From here, if you did want to extract the comparison result for the particular row "z" in dataframe, you can still do that with
position[z]
EDIT to add:
It might be worth checking for missing values in "variable". This should return TRUE:
sum( is.na( dataframe$variable ) ) == 0
Also check for any that aren't correctly formatted. Again, this should return TRUE:
sum( is.na( chron::times( dataframe$variable ) ) ) == 0
EDIT to add:
As per the comments, it looks like some values in your "variables" column aren't converting properly. You should be able to find them with
subset( dataframe, is.na( chron::times( variable ) ) )
That should let you see what's wrong. It may be a single cell, or it may be a number of them. You'll need to tidy up that data, which you can do in a few ways. You could go through and fix them manually, you could add a function in your script to repair them before the conversion (this might be a good idea if there is a common issue between all of those values, or if you expect the same issue to happen again as new data comes in, if indeed you need to allow for that).

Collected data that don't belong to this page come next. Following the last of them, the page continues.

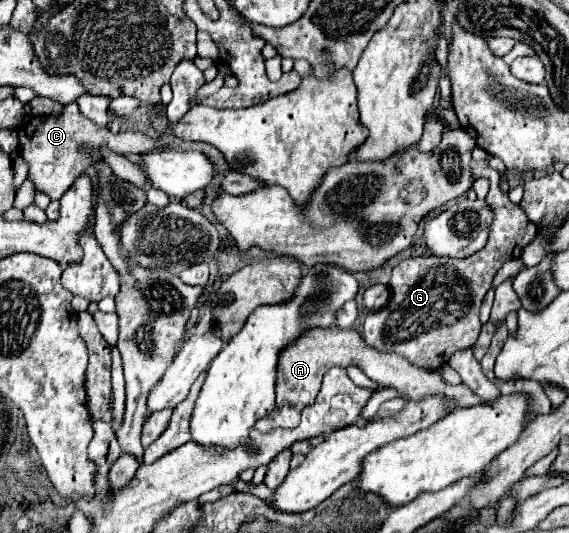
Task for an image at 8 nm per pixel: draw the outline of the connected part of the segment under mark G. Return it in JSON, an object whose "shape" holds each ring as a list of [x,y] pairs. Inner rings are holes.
{"shape":[[[472,160],[472,174],[474,178],[482,176],[490,180],[486,202],[494,210],[494,222],[490,226],[488,244],[464,260],[434,258],[434,254],[402,260],[394,266],[388,282],[388,304],[368,314],[362,328],[362,338],[368,346],[378,352],[396,352],[424,370],[438,370],[454,352],[476,344],[476,336],[480,334],[480,302],[496,272],[508,258],[520,258],[524,246],[538,236],[536,226],[528,220],[522,206],[508,200],[508,194],[500,186],[500,174],[492,170],[486,160]]]}

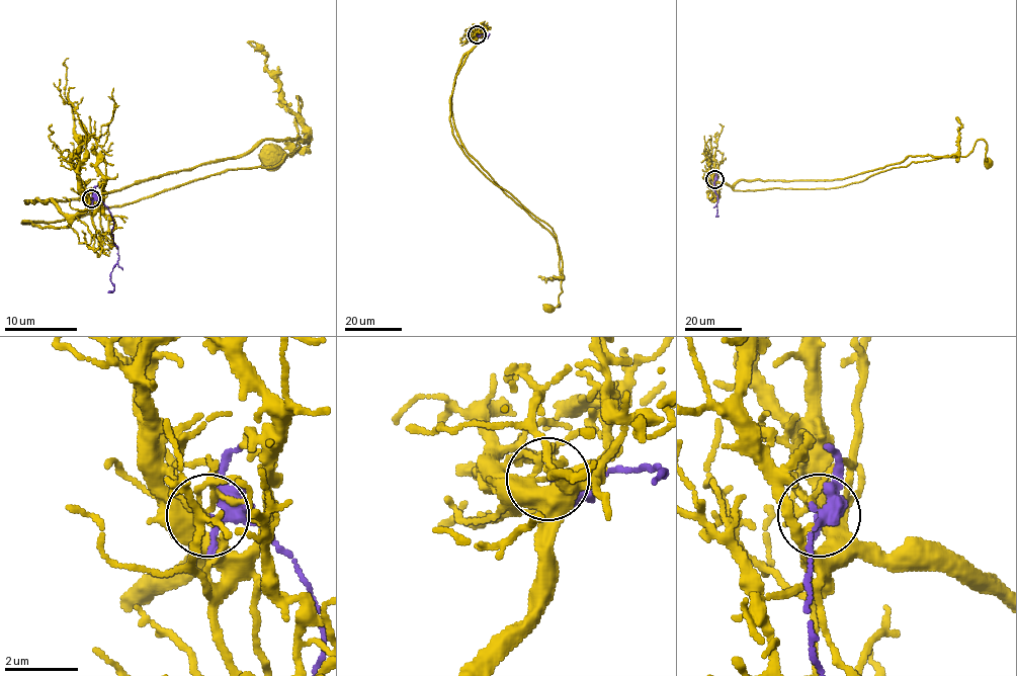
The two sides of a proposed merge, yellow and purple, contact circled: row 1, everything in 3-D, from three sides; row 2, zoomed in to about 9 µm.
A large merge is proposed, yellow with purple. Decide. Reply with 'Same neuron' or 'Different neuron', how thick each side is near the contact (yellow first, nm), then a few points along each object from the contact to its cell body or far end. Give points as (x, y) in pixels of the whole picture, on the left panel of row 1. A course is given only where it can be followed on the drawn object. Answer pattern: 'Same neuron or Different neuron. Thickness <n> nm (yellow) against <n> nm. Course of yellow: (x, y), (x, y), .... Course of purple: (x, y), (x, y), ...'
Different neuron. Thickness 240 nm (yellow) against 160 nm. Course of yellow: (89, 199), (75, 214), (27, 202), (91, 199), (265, 140), (308, 141), (299, 97), (297, 147), (258, 154). Course of purple: (91, 199), (98, 199), (113, 218), (111, 232), (118, 250), (116, 264), (111, 272), (113, 288), (109, 290)

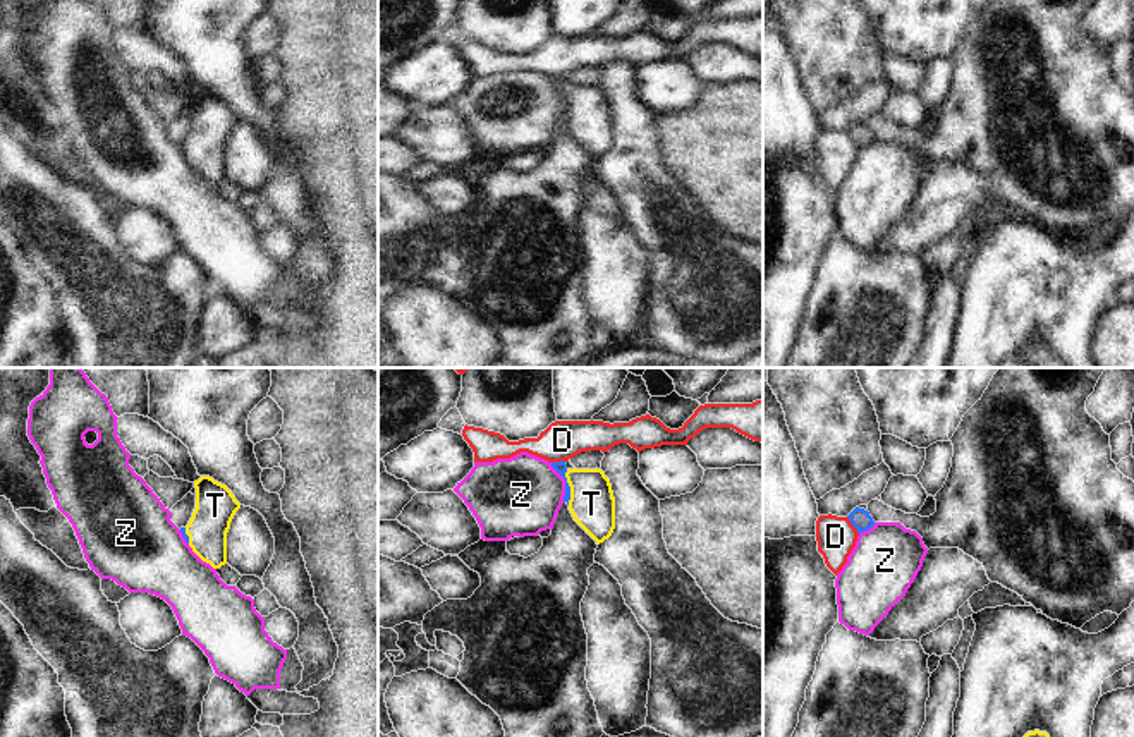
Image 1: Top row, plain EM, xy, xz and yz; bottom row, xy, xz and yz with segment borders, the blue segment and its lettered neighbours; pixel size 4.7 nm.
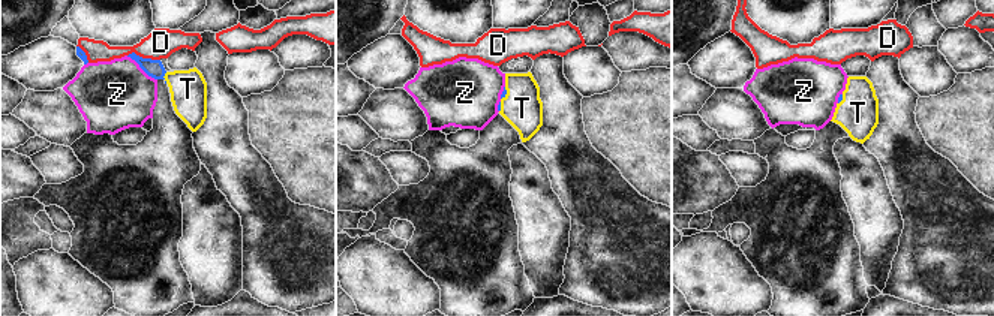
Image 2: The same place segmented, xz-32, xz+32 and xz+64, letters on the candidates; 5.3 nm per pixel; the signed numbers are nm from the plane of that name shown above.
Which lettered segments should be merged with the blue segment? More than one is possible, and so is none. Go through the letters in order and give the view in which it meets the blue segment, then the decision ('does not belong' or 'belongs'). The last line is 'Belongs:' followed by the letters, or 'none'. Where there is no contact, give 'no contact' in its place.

The other option is simply to exclude those rows from your analysis. If you go this route, make sure it's appropriate to the analysis you're running. If it is appropriate in your case, you can add a step to clean up the dataframe before running the steps in your question:
dataframe <- subset( dataframe, !is.na( chron::times( variable ) ) )
NOTE: there's a good chance this will come up with a warning. If you run the same line twice, and the warning goes away the second time (after the offending rows have been removed), you may need to look further into it.
That should drop the offending values, leaving only values that are properly converting to the times format, which should help with the steps you're trying to run. Check how your dataframe dimensions change before and after that step; that'll tell you how many rows you're dropping.
You could do the same thing with POSIXct if that's what you're comfortable with, I'm just personally more comfortable with times for what you're doing.